La Cité Internationale de Lyon est ainsi le théâtre du recours à la concession d’urbanisme, cette fois-ci non plus rendu nécessaire par les conditions de portage du foncier (voir supra), mais motivé par des raisons idéologiques et politiques de développement du partenariat public/privé dans l’aménagement urbain. M. Noir plaide pour un financement totalement privé de l’opération, qui est confiée dès 1989 à la SARI, filiale spécialisée dans l’immobilier de la CGE 361 (Bourdin, Petitet, 2002). Celle-ci, soutenue par la vision stratégique du CIL, privilégie la rentabilité des investissements engagés au détriment de la valeur patrimoniale du site, pour rejeter le projet architectural initial prévoyant la réhabilitation de l’ancien palais de la Foire 362 . Elle se satisfait du nouveau parti architectural plus moderne et dense défini par R. Piano, mais pâtit de la crise immobilière du début des années 1990 pour commercialiser les programmes, qui accueillent au final plus d’investisseurs locaux qu’internationaux 363 .

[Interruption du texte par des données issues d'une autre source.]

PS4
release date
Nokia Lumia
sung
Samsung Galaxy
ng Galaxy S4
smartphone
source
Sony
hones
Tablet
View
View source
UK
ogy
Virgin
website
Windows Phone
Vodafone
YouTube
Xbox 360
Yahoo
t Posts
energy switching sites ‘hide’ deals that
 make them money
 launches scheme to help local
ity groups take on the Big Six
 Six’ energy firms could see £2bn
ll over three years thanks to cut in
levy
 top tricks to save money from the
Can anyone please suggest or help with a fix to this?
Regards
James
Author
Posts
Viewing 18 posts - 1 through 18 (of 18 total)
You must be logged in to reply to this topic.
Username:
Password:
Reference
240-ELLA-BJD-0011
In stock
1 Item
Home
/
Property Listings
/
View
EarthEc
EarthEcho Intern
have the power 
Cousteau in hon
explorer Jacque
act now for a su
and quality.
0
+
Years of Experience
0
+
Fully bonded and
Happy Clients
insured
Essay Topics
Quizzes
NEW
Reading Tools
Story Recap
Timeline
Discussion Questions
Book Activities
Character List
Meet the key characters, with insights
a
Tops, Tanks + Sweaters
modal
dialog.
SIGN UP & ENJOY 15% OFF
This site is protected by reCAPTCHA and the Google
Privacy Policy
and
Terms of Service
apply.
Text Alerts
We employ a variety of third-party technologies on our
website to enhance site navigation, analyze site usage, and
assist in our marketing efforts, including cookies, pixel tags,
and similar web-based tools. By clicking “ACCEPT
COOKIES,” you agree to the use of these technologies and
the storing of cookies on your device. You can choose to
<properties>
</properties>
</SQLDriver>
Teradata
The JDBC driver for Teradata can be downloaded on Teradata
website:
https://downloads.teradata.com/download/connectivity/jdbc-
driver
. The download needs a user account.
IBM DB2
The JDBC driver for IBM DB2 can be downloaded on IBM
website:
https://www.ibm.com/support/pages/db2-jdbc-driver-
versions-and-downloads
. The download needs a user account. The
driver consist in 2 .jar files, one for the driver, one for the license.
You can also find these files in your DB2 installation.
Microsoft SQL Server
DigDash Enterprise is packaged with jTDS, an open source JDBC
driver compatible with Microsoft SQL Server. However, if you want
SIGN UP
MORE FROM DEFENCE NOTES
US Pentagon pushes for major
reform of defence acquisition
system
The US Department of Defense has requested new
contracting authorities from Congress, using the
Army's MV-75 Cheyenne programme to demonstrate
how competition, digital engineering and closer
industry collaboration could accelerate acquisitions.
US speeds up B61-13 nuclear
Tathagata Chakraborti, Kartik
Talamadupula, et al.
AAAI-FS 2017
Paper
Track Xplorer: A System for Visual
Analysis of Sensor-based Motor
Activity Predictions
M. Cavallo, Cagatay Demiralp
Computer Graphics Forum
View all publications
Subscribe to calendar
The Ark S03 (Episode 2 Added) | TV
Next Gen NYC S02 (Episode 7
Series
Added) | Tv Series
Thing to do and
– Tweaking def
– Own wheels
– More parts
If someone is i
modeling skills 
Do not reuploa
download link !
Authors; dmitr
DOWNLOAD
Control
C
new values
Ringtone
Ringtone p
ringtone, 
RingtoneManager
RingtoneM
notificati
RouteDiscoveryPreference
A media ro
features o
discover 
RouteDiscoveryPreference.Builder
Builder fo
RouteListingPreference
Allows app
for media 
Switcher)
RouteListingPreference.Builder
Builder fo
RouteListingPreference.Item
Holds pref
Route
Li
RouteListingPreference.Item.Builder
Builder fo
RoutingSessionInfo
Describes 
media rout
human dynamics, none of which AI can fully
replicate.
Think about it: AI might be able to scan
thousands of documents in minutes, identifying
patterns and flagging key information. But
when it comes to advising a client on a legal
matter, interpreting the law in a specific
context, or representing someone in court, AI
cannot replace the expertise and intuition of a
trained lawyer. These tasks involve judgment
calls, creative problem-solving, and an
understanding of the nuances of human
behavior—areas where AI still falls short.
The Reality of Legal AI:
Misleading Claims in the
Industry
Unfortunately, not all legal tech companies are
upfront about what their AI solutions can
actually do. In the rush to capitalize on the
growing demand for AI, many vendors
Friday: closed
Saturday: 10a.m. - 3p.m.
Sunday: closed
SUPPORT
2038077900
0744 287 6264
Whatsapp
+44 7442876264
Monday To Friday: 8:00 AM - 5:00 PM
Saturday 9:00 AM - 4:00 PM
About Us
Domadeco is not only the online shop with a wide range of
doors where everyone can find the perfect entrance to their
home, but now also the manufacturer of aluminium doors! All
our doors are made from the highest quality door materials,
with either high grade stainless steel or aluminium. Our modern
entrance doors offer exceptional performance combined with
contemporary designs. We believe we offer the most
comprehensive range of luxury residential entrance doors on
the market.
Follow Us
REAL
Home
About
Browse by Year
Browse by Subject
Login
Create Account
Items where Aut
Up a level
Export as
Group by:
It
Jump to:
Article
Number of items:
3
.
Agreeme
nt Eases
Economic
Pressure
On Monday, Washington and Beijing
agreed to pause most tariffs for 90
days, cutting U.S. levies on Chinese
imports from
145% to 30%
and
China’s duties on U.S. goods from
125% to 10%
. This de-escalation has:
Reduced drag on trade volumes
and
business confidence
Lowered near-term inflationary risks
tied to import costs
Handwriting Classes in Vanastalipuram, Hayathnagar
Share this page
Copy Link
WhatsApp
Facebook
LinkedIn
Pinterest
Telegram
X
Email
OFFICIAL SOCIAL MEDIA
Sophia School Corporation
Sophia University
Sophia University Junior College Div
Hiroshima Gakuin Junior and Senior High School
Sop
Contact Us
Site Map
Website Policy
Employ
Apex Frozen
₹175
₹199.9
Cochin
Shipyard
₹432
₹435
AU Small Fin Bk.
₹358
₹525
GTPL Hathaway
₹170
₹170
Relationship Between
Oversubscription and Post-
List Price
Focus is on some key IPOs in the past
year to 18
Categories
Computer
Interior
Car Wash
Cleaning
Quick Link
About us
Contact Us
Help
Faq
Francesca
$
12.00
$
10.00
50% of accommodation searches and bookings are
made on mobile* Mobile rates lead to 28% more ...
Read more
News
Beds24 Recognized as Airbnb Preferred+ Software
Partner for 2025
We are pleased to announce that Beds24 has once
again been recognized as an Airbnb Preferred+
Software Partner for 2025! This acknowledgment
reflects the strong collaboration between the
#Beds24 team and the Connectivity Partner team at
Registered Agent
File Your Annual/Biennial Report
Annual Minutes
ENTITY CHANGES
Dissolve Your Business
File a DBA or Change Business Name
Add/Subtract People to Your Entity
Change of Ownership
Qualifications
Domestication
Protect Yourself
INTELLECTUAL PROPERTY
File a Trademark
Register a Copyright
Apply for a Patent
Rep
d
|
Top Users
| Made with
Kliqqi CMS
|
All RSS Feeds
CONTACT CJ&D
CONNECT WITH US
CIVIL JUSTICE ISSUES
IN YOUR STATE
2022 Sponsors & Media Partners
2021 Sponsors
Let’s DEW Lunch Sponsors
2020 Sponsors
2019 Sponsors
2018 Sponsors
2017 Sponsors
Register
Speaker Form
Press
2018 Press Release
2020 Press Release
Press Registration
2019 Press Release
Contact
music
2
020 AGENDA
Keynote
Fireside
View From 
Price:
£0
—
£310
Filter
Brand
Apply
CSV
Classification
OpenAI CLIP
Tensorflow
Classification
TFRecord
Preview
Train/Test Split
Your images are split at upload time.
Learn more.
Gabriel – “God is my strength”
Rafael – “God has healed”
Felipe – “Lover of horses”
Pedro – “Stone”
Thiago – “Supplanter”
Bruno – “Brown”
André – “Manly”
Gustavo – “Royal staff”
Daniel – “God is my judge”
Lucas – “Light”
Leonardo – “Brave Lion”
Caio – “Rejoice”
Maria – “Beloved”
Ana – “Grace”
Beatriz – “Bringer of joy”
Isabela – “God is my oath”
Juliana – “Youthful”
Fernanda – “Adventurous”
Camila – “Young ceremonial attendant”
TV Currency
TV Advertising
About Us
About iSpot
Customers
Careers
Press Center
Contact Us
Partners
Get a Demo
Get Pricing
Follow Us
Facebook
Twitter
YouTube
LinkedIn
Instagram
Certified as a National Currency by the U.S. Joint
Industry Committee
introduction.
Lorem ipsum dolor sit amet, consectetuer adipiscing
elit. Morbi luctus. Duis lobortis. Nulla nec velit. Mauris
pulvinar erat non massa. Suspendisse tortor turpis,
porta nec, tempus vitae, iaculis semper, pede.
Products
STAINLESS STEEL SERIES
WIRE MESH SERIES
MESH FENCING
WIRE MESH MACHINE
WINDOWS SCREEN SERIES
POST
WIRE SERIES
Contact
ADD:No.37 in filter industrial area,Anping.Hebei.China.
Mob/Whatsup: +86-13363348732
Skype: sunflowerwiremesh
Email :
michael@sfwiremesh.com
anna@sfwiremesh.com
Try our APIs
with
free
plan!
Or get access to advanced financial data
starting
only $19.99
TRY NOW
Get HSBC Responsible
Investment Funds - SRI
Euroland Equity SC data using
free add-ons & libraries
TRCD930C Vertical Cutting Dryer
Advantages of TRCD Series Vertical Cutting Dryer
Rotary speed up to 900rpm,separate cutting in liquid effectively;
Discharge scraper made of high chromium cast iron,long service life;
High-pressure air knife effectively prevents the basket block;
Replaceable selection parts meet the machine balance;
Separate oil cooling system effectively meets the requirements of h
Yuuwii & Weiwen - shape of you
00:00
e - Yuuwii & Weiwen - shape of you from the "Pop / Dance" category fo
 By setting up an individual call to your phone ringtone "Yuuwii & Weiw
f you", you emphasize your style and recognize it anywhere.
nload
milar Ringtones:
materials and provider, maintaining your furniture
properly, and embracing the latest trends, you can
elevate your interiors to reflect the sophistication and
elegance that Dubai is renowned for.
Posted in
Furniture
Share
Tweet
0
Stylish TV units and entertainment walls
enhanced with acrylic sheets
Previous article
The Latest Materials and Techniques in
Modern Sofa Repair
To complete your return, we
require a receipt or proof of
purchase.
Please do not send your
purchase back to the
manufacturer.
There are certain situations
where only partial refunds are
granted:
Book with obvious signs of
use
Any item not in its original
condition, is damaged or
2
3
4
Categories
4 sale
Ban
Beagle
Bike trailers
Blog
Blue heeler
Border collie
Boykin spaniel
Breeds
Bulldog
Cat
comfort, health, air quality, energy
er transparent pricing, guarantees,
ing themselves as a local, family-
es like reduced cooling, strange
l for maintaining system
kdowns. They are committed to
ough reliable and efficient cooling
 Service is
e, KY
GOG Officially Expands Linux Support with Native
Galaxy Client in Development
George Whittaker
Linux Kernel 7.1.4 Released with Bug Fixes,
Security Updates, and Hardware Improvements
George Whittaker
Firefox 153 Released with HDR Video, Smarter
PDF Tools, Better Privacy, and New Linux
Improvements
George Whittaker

La SPAICIL 364 , créée par la CGE pour conduire la seconde tranche de l’opération de 1993 à 1999, finit même par se désengager de l’investissement et de l’aménagement en raison des difficultés économiques de l’opération, pour ne plus intervenir qu’en qualité de constructeur – opérateur. C’est donc la SEM de la Cité Internationale, créée par la COURLY en 1987 et premier aménageur historique de l’opération, qui se charge de son achèvement et de sa commercialisation depuis 2001 365 , après avoir été confinée dans des missions de pilotage global, de coordination des actions, de suivi de la maîtrise d’ouvrage, de garantie du respect du parti architectural et de lieu de concertation durant l’interlude décennal de concession de l’opération au secteur privé (Bourdin, Petitet, 2002).

Notes
355.

Il a été adjoint municipal chargé de la Foire de Lyon dans les années 1960, sous le « règne » de L. Pradel.

356.

Il s’agit encore de l’incontournable J. Moulinier, que l’on retrouve dans les exécutifs de F. Collomb, M. Noir et R. Barre. Il est sans doute mobilisé ici en raison de sa très bonne connaissance du projet, qu’il a contribué à mettre en place sous la mandature précédente, en ses qualités d’adjoint municipal et de vice-président communautaire à l’urbanisme.

357.

16 personnes au total.

358.

Adjoint au Maire de Lyon chargé du développement économique et international, héritier du célèbre fabriquant lyonnais de médicaments homéopathiques.

359.

C. Boiron, cité dans « Tempête cérébrale pour Lyon internationale », Lyon Libération, 13/10/1989.

360.

C. Boiron, cité dans « La culture, ambassadeur du rayonnement économique international », Le Progrès, 28/04/1990.

361.

La Compagnie Générale des Eaux est la société bénéficiant, en majorité et entre autres, du contrat d’affermage de la production et de la distribution d’eau potable dans l’agglomération lyonnaise.

362.

Il est conçu par l’architecte italien Renzo Piano, qui est également le concepteur du projet finalement réalisé à partir de 1993.

363.

Musée d’Art Contemporain de Lyon, multiplexe UGC Ciné-Cité, Hôtel Hilton et Casino le Pharaon (Groupe Partouche). Les surfaces de bureaux sont en outre occupées en partie par d’autres filiales de la CGE.

364.

Société Privée d’Aménagement et d’Investissement de la Cité Internationale de Lyon.

365.

De mi-1999 (liquidation de la concession d’aménagement privée) à 2001, le service d’urbanisme opérationnel du Grand Lyon (DGDU) gère l’opération en régie directe, le temps de modifier les statuts de la SEM d’aménagement pour lui permettre de reprendre la maîtrise d’ouvrage.